What’s Cooking in Gail’s Kitchen? The Clean Plate Club: Oregano Roasted Fingerling Potatoes! Seasoning can change the taste of anything, especially when using fresh herbs. This is the time of year when I get excited about nurturing my herb garden. The hardier herbs, like mint, chives, and thyme withstand the winter months and breakthrough in the Spring with vim and vigor. Other favorites require renewing annually; rosemary, basil, cilantro, dill, and oregano are among them. Today’s recipe partners the delicate new fingerling potatoes, which grow small and narrow to live up to their name, alongside robust bleu cheese crumbles and the earthy flavor of fresh oregano. Together they produce a rustic dish characteristic of the south of France, Italy, and Greece. Enticing, isn’t it?
OREGANO ROASTED FINGERLING POTATOES
1.5 pound bag of petite fingerling gourmet potatoes
1/4 cup vegetable oil
1 teaspoon sea salt
3 teaspoons dried oregano
1/2 cup bleu cheese crumbles
1/4 cup fresh oregano, chopped
Preheat the oven to 350°. Pour vegetable oil on a baking sheet to coat the pan with a thin layer. Using a 2-quart pan on the stovetop, cut fingerling potatoes in half and place in the pan with enough water to cover. Add sea salt. Bring to a boil; cook for 7-8 minutes. Drain well. Set aside.
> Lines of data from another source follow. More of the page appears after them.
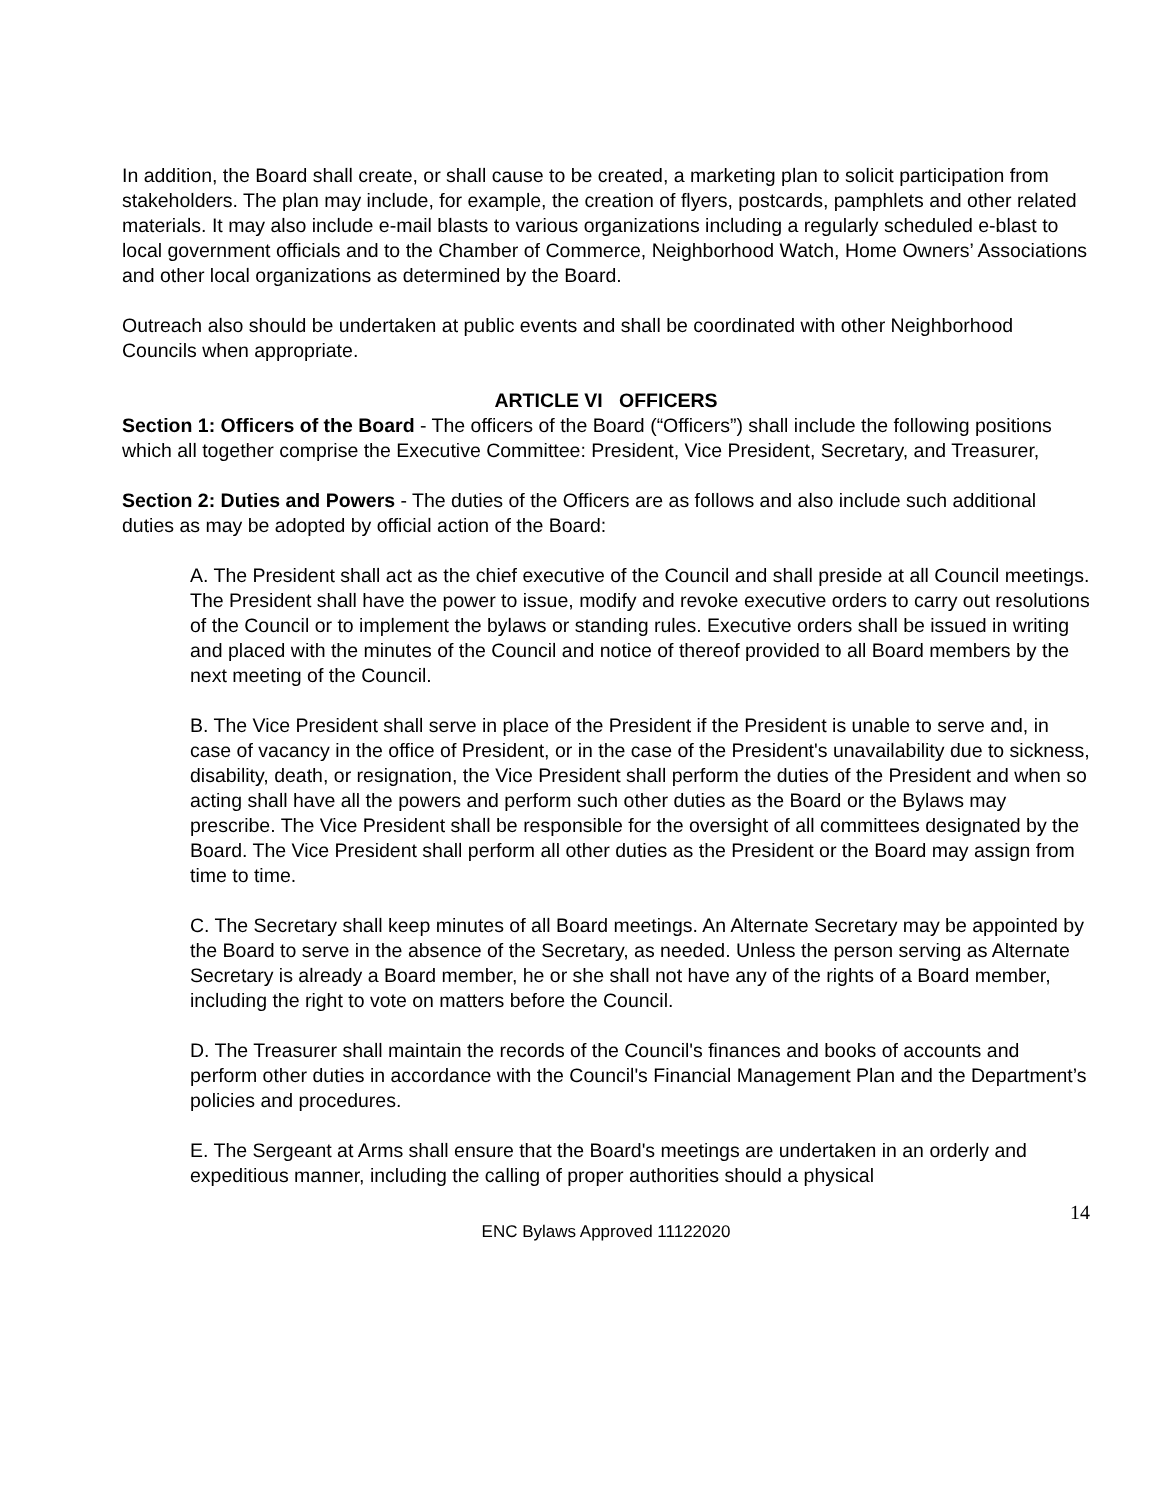In addition, the Board shall create, or shall cause to be created, a marketing plan to solicit participation from stakeholders. The plan may include, for example, the creation of flyers, postcards, pamphlets and other related materials. It may also include e-mail blasts to various organizations including a regularly scheduled e-blast to local government officials and to the Chamber of Commerce, Neighborhood Watch, Home Owners’ Associations and other local organizations as determined by the Board.
Outreach also should be undertaken at public events and shall be coordinated with other Neighborhood Councils when appropriate.
ARTICLE VI OFFICERS
Section 1: Officers of the Board - The officers of the Board (“Officers”) shall include the following positions which all together comprise the Executive Committee: President, Vice President, Secretary, and Treasurer,
Section 2: Duties and Powers - The duties of the Officers are as follows and also include such additional duties as may be adopted by official action of the Board:
A. The President shall act as the chief executive of the Council and shall preside at all Council meetings. The President shall have the power to issue, modify and revoke executive orders to carry out resolutions of the Council or to implement the bylaws or standing rules. Executive orders shall be issued in writing and placed with the minutes of the Council and notice of thereof provided to all Board members by the next meeting of the Council.
B. The Vice President shall serve in place of the President if the President is unable to serve and, in case of vacancy in the office of President, or in the case of the President's unavailability due to sickness, disability, death, or resignation, the Vice President shall perform the duties of the President and when so acting shall have all the powers and perform such other duties as the Board or the Bylaws may prescribe. The Vice President shall be responsible for the oversight of all committees designated by the Board. The Vice President shall perform all other duties as the President or the Board may assign from time to time.
C. The Secretary shall keep minutes of all Board meetings. An Alternate Secretary may be appointed by the Board to serve in the absence of the Secretary, as needed. Unless the person serving as Alternate Secretary is already a Board member, he or she shall not have any of the rights of a Board member, including the right to vote on matters before the Council.
D. The Treasurer shall maintain the records of the Council's finances and books of accounts and perform other duties in accordance with the Council's Financial Management Plan and the Department’s policies and procedures.
E. The Sergeant at Arms shall ensure that the Board's meetings are undertaken in an orderly and expeditious manner, including the calling of proper authorities should a physical
14
ENC Bylaws Approved 11122020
Sprinkle dried oregano over potatoes. Cover pan with lid and shake vigorously to slightly loosen potato skins. Carefully transfer oregano potatoes to the baking sheet. Turn to coat in oil. Bake 30-40 minutes until skins are golden and crispy. Turn occasionally to cook evenly. Once the potatoes are crisp on the outside and tender on the inside, transfer fingerling potatoes to a serving platter. Add bleu cheese crumbles and freshly chopped oregano. Serve immediately.
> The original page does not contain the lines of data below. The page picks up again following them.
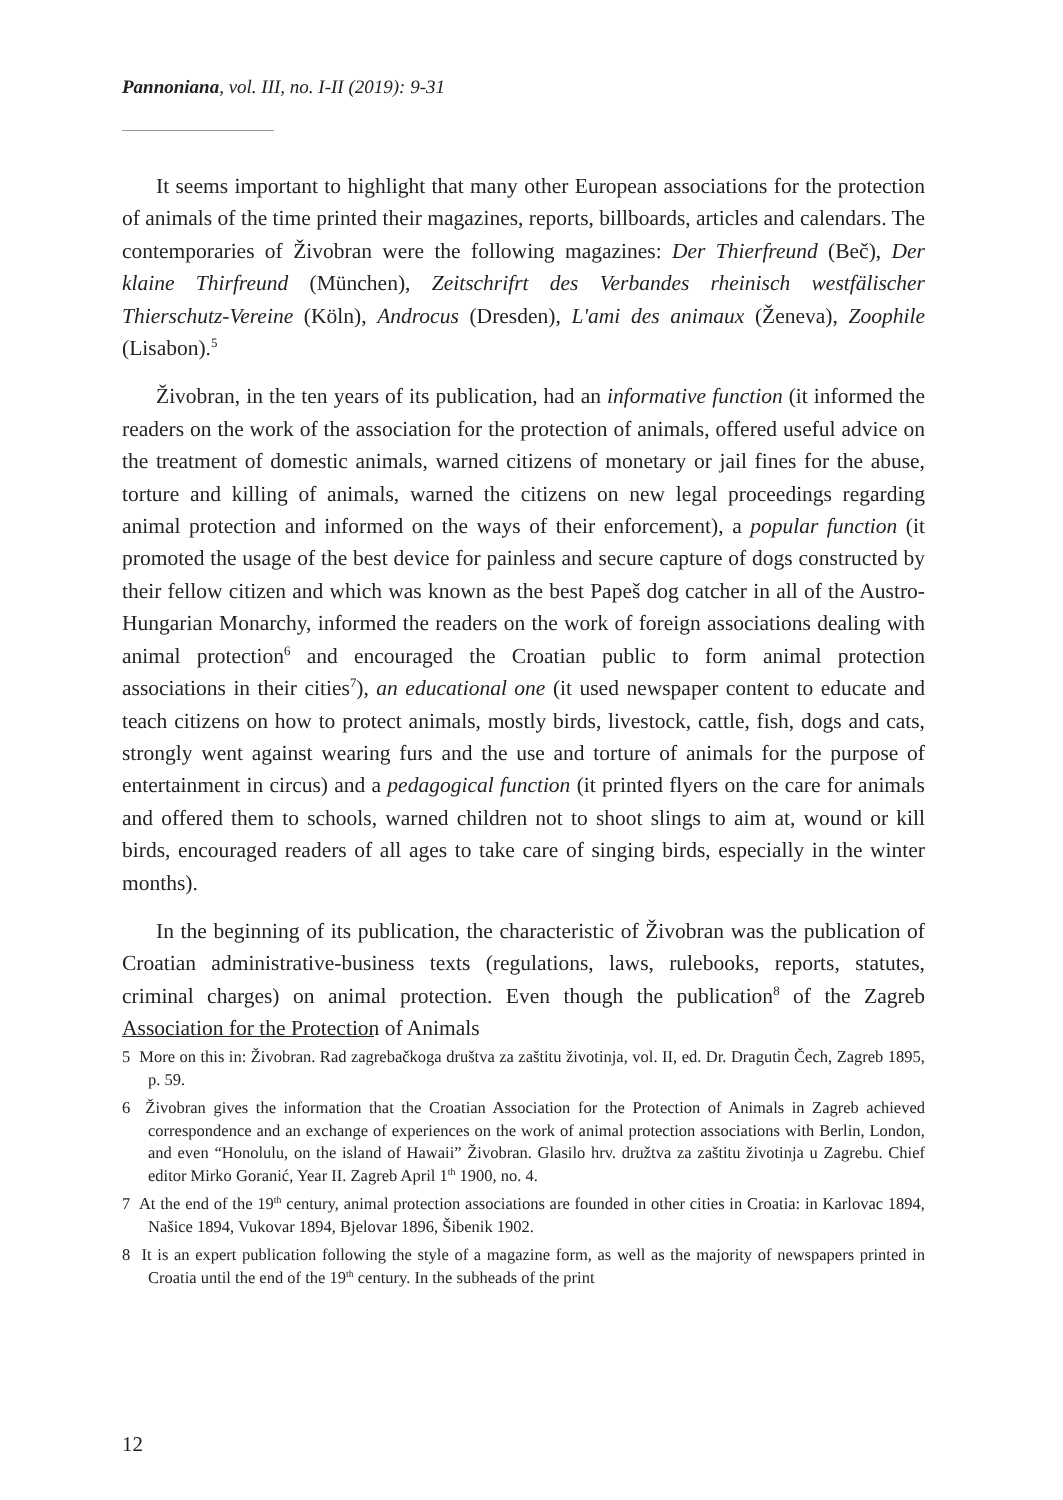Pannoniana, vol. III, no. I-II (2019): 9-31
It seems important to highlight that many other European associations for the protection of animals of the time printed their magazines, reports, billboards, articles and calendars. The contemporaries of Živobran were the following magazines: Der Thierfreund (Beč), Der klaine Thirfreund (München), Zeitschrifrt des Verbandes rheinisch westfälischer Thierschutz-Vereine (Köln), Androcus (Dresden), L'ami des animaux (Ženeva), Zoophile (Lisabon).<sup>5</sup>
Živobran, in the ten years of its publication, had an informative function (it informed the readers on the work of the association for the protection of animals, offered useful advice on the treatment of domestic animals, warned citizens of monetary or jail fines for the abuse, torture and killing of animals, warned the citizens on new legal proceedings regarding animal protection and informed on the ways of their enforcement), a popular function (it promoted the usage of the best device for painless and secure capture of dogs constructed by their fellow citizen and which was known as the best Papeš dog catcher in all of the Austro-Hungarian Monarchy, informed the readers on the work of foreign associations dealing with animal protection<sup>6</sup> and encouraged the Croatian public to form animal protection associations in their cities<sup>7</sup>), an educational one (it used newspaper content to educate and teach citizens on how to protect animals, mostly birds, livestock, cattle, fish, dogs and cats, strongly went against wearing furs and the use and torture of animals for the purpose of entertainment in circus) and a pedagogical function (it printed flyers on the care for animals and offered them to schools, warned children not to shoot slings to aim at, wound or kill birds, encouraged readers of all ages to take care of singing birds, especially in the winter months).
In the beginning of its publication, the characteristic of Živobran was the publication of Croatian administrative-business texts (regulations, laws, rulebooks, reports, statutes, criminal charges) on animal protection. Even though the publication<sup>8</sup> of the Zagreb Association for the Protection of Animals
5 More on this in: Živobran. Rad zagrebačkoga društva za zaštitu životinja, vol. II, ed. Dr. Dragutin Čech, Zagreb 1895, p. 59.
6 Živobran gives the information that the Croatian Association for the Protection of Animals in Zagreb achieved correspondence and an exchange of experiences on the work of animal protection associations with Berlin, London, and even “Honolulu, on the island of Hawaii” Živobran. Glasilo hrv. družtva za zaštitu životinja u Zagrebu. Chief editor Mirko Goranić, Year II. Zagreb April 1<sup>th</sup> 1900, no. 4.
7 At the end of the 19<sup>th</sup> century, animal protection associations are founded in other cities in Croatia: in Karlovac 1894, Našice 1894, Vukovar 1894, Bjelovar 1896, Šibenik 1902.
8 It is an expert publication following the style of a magazine form, as well as the majority of newspapers printed in Croatia until the end of the 19<sup>th</sup> century. In the subheads of the print
12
What’s Cooking in Gail’s Kitchen? The Chow Down: Italian Stewed Tomatoes! Before the weather turns chilly, grab up all those garden tomatoes at the peak of ripeness. You’ll appreciate a little extra effort now for that rich intense flavor in the middle of winter. Slow-cooked and simmered to perfection, stewed tomatoes are the secret ingredient for tailgating chili, flavorful stews, and Italian pasta dishes. Go ahead, score big with the best-tasting slightly sweet firm texture of harvest stewed tomatoes.
ITALIAN STEWED TOMATOES
19-20 Roma tomatoes
1 tablespoon kosher salt
1 tablespoon agave nectar
1/2 teaspoon parsley
1/2 teaspoon oregano
1/2 teaspoon basil
1/2 teaspoon marjoram
1/2 teaspoon garlic powder
1 green pepper, chopped
Make a small X in the stem end of each Roma tomato. Bring a large pot of water to boil. Drop the tomatoes into the boiling water for one minute. Using a slotted spoon, transfer the tomatoes to a bowl of ice water for an ice bath. When the tomatoes are cool enough to handle, remove the skins and discard. Chop the tomatoes, removing the core, and place tomatoes in a large skillet. Add kosher salt, agave nectar, parsley, oregano, basil, marjoram, garlic powder, and green pepper. Simmer for 30 minutes. Serve fresh or freeze for later.